2016/07

Draft minutes of a CTaH forum held at Hampton Methodist Church at 20:00 on Wednesday 13 July 2016

Vicci Davidson was in the chair with Paul Danon minuting and some 40 people also attending. The meeting began with worship and a reading from Luke 10: 25 to 37 (the good Samaritan). Apologies had been received from Revv Gareth Wardell and Duncan Macpherson. The minutes from April were approved. Southwark Habitat for Humanity was the affordable homes charity to which Vicci had referred and it can be found at www.habitatforhumanitygbhomes.org.uk.

Marie-Christine Nibagwire, our speaker in February had written the following to CTaH: "[T]his coming Friday, the 15th of July, I will be visiting the refugees , survivors of the genocide of Rwanda who still live in Kenya. Most of those refugees are women, single parents and they are in desperate needs. They live in slums, don't have jobs therefore they cannot afford food shopping, medical treatment or school fees for their children unless you and I react and bless them.

"For the last 5 years, some friends have helped saferefugerwanda.org and we have been helping those women with sewing machines and they can make lovely bags, aprons and other clothes that many of you have even purchased. That does not only give those women a source of income but it has also restored their dignity. A sewing machine, including accessories (table, etc...costs around £150. Maybe you, your family, your group/club wish to bless some women with that. Or you feel you can feed some children for one or two days, or just buy them one loaf of bread or pay a school fees for a term, a year or the whole school education. Please let me know what you wish to do to bless those loved ones who are in desperate needs.

"If you have clothes to donate, please contact me on 07904 211018 to arrange collection/delivery. And should you want to give money towards food, medical treatment or school fees or to bless a woman with a sewing machine, please use Saferefugerwanda account: 13754060 sort code 30-96-19."

Ms Angela Afzal, our speaker, has been working since January for the Anglican diocese of London in helping churches to respond to refugees. Her charity is Capital Mass. She has worked inter alia as an immigration lawyer. She told the meeting that we were seeing the biggest move of refugees across Europe since the second world war. A useful programme to see about this was BBC2’s Exodus. Syrian migrants had initially gone to Turkey, Iraq, Jordan, Egypt and Lebanon. By the end of last year, one million refugees had reached Europe, with hundreds drowning each day.

More than 50,000 refugees are stranded in Greece because the borders have been closed by neighbouring countries. Greece is struggling to house and otherwise support those refugees, who include unaccompanied minors, the most-targeted group by smugglers. There is an agreement for returning refugees to Turkey, but this is not working while creating much uncertainty. Refugees who make it to the UK are among the strongest and wealthiest. In the UK, there are fewer asylum-claimants than 10 years ago. 0.24% of the UK population are stateless people or asylum seekers.

A refugee is a legal term for someone abroad who can prove they are at risk because of, for example, their race, gender or political views. Refugees can stay in the UK for five years, after which most get leave to stay. There is no legal way to come to the UK to get asylum. An asylum seeker has applied for refugee-status; such a person is given minimal material support. A failed asylum seeker is given no support nor are they allowed to work.

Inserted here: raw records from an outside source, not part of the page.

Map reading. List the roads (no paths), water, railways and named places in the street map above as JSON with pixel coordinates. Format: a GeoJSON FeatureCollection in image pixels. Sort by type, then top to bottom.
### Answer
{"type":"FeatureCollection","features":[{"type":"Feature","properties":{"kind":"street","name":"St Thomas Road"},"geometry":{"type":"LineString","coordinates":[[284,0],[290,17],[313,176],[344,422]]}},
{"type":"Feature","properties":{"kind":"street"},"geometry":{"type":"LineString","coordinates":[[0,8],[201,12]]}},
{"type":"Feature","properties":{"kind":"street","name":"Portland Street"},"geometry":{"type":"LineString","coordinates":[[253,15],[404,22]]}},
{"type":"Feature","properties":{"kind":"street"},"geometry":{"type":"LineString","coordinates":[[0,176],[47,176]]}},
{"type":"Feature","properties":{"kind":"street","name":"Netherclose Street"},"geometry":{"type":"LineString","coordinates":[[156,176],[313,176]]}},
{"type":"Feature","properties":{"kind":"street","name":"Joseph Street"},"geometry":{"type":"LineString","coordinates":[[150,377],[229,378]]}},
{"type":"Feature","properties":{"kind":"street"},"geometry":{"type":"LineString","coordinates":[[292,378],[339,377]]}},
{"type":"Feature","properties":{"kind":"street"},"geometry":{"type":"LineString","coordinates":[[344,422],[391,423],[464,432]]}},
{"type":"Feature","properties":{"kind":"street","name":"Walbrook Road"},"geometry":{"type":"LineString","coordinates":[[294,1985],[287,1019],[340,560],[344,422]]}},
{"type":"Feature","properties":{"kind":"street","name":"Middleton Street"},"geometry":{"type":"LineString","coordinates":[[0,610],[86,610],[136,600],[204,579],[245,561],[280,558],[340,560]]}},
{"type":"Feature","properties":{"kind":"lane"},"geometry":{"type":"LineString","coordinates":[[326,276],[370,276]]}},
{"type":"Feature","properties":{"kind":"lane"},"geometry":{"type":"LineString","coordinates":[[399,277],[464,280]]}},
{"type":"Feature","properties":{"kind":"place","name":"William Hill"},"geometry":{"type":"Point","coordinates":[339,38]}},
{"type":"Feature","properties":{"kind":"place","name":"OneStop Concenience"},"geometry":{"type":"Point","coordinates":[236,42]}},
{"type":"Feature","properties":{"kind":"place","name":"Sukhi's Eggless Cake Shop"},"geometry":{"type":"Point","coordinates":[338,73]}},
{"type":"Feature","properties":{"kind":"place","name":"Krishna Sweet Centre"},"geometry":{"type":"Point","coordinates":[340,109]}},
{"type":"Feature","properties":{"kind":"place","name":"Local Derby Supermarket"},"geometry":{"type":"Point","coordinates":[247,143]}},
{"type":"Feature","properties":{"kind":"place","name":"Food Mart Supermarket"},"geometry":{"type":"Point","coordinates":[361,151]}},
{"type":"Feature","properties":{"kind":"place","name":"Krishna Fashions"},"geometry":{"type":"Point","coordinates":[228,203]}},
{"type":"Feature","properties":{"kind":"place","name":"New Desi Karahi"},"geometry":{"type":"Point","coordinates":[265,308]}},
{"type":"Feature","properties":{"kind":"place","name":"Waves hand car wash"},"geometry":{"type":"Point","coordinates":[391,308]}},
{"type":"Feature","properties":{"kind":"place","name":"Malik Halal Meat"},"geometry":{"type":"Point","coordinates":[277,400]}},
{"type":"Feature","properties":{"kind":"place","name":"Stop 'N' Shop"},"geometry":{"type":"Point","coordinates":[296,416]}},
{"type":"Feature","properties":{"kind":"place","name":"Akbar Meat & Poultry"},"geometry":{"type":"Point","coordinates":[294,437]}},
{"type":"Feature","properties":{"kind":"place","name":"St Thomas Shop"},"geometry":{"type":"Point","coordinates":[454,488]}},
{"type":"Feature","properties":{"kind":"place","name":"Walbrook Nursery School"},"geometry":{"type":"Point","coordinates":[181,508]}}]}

In September, the UK government agreed to take 20,000 Syrians who had been registered by the UNHCR as refugees and vulnerable. When they get here, they can work and claim benefit. A further 3,000 children-at-risk will be taken from the region. The government has also agreed to allow refugees in other European countries to be transferred here for their asylum claim to be processed. The government has also agreed to take vulnerable refugee children who are already in Europe.

Angela described a refugee’s tortuous journey to London. He was supported by a day-centre. Though granted refugee status, he was homeless since he wasn’t a priority case. Most who claim asylum are dispersed from London. London attracts a lot of failed asylum seekers, many of them single men. Councils are seeking private landlords to help (instead of using public housing) but not many had come forward. Angela distributed a sheet with ideas for helping refugees.

The meeting formed groups which committed to the following actions:
Under other business:
  • a new secretary is needed; it takes just a few hours a month.
  • the safety pin initiative involves wearing a safety pin; it says to vulnerable people "I represent a safe space"; it shows solidarity.
The AGM will be at 18:30 on 25 September at Hampton Methodist Church. The meeting closed with prayer.